• General
  • October 6, 2020
  • 4 minutes read

Salesforce Debuts $100M Impact Fund

Marc R. Benioff, Chairman and Chief Executive Officer, Salesforce. Photo credit: World Economic Forum / Ben Hider, licensed under Creative…

Marc R. Benioff, Chairman and Chief Executive Officer, Salesforce.

Photo credit: World Economic Forum / Ben Hider, licensed under Creative Commons


Salesforce Ventures, the corporate venture arm of cloud software giant Salesforce, has debuted a second ‘Impact’ venture capital fund, this time a $100 million one, that’ll invest in cloud companies with a social dynamic. The new $100 million Impact Fund, which succeeds a previous $50 million one, will target investments in cloud companies addressing current pressing issues such as climate action, education and reskilling, and the likes, Salesforce says.

Salesforce Ventures launched its first $50 million Impact Fund in 2017 and has so far backed over 25 startups from that fund. Among companies backed by that fund include Andela, an American company that recruits and trains software developers across Africa; Ellevest, a digital investing platform for women; FutureFuel, a student debt advisory and management platform; and Flutterwave, an African payments upstart. Salesforce is apparently now looking to make a new batch of social investments with double the amount of its previous Impact Fund.

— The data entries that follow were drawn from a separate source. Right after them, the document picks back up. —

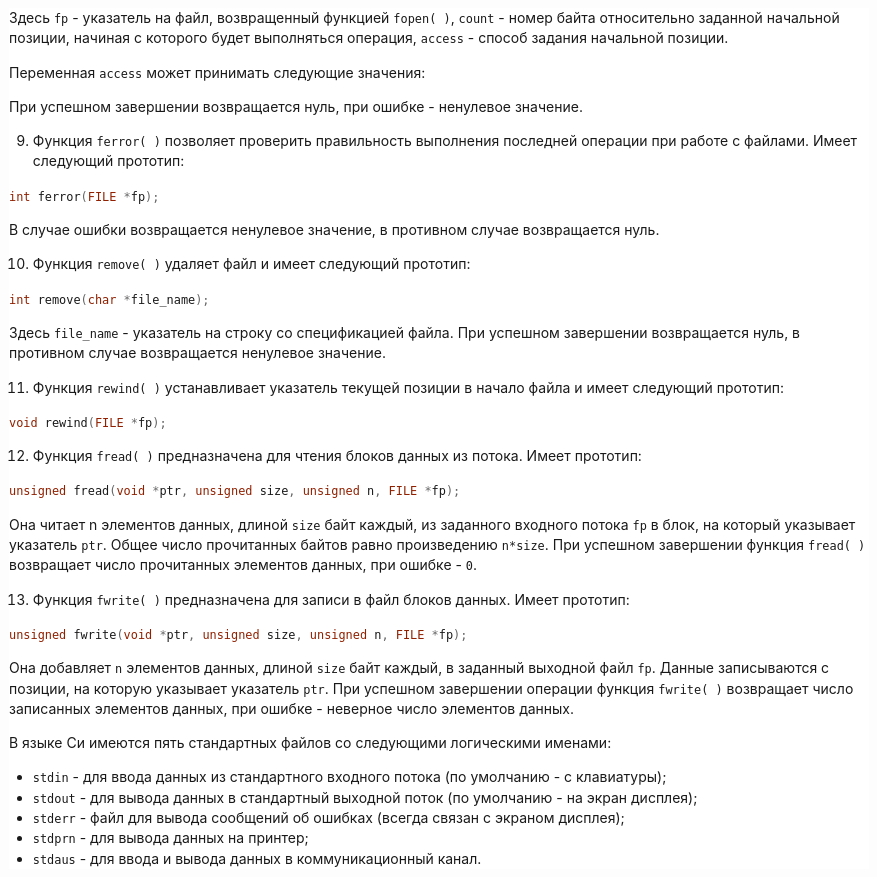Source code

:   Здесь `fp` - указатель на файл, возвращенный функцией `fopen( )`, `count` - номер байта относительно заданной начальной позиции, начиная с которого будет выполняться операция, `access` - способ задания начальной позиции.

  Переменная `access` может принимать следующие значения:

  При успешном завершении возвращается нуль, при ошибке - ненулевое значение.

9. Функция `ferror( )` позволяет проверить правильность выполнения последней операции при работе с файлами. Имеет следующий прототип:

  ```c
  int ferror(FILE *fp);
  ```

  В случае ошибки возвращается ненулевое значение, в противном случае возвращается нуль.

10. Функция `remove( )` удаляет файл и имеет следующий прототип:

  ```c
  int remove(char *file_name);
  ```

  Здесь `file_name` - указатель на строку со спецификацией файла. При успешном завершении возвращается нуль, в противном случае возвращается ненулевое значение.

11. Функция `rewind( )` устанавливает указатель текущей позиции в начало файла и имеет следующий прототип:

  ```c
  void rewind(FILE *fp);
  ```

12. Функция `fread( )` предназначена для чтения блоков данных из потока. Имеет прототип:

  ```c
  unsigned fread(void *ptr, unsigned size, unsigned n, FILE *fp);
  ```

  Она читает n элементов данных, длиной `size` байт каждый, из заданного входного потока `fp` в блок, на который указывает указатель `ptr`. Общее число прочитанных байтов равно произведению `n*size`. При успешном завершении функция `fread( )` возвращает число прочитанных элементов данных, при ошибке - `0`.

13. Функция `fwrite( )` предназначена для записи в файл блоков данных. Имеет прототип:

  ```c
  unsigned fwrite(void *ptr, unsigned size, unsigned n, FILE *fp);
  ```

  Она добавляет `n` элементов данных, длиной `size` байт каждый, в заданный выходной файл `fp`. Данные записываются с позиции, на которую указывает указатель `ptr`. При успешном завершении операции функция `fwrite( )` возвращает число записанных элементов данных, при ошибке - неверное число элементов данных.

В языке Си имеются пять стандартных файлов со следующими логическими именами:

*   `stdin` - для ввода данных из стандартного входного потока (по умолчанию - c клавиатуры);
*   `stdout` - для вывода данных в стандартный выходной поток (по умолчанию - на экран дисплея);
*   `stderr` - файл для вывода сообщений об ошибках (всегда связан с экраном дисплея);
*   `stdprn` - для вывода данных на принтер;
*   `stdaus` - для ввода и вывода данных в коммуникационный канал.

The Salesforce Impact Fund is itself a smaller unit housed under the main Salesforce Ventures, which is a major and prolific investor in technology companies. Since its founding in 2009, Salesforce Ventures has served as the official corporate investment arm of Salesforce and has backed dozens of companies, with many exits via acquisitions and public offerings to show. Among notable companies Salesforce Ventures has bet on include Stripe, Twilio, Optimizely, Dropbox, Zoom, Box, Airwallex, Gusto, Evernote, Automattic, and Blend. One of the venture fund’s recent notable investments was a $100 million bet on video communications company Zoom, an investment that it wholly exited with significant profit after grabbing its stake merely on the cusp of the company’s public listing and before a coronavirus pandemic that sent Zoom’s stock soaring due to outsized adoption.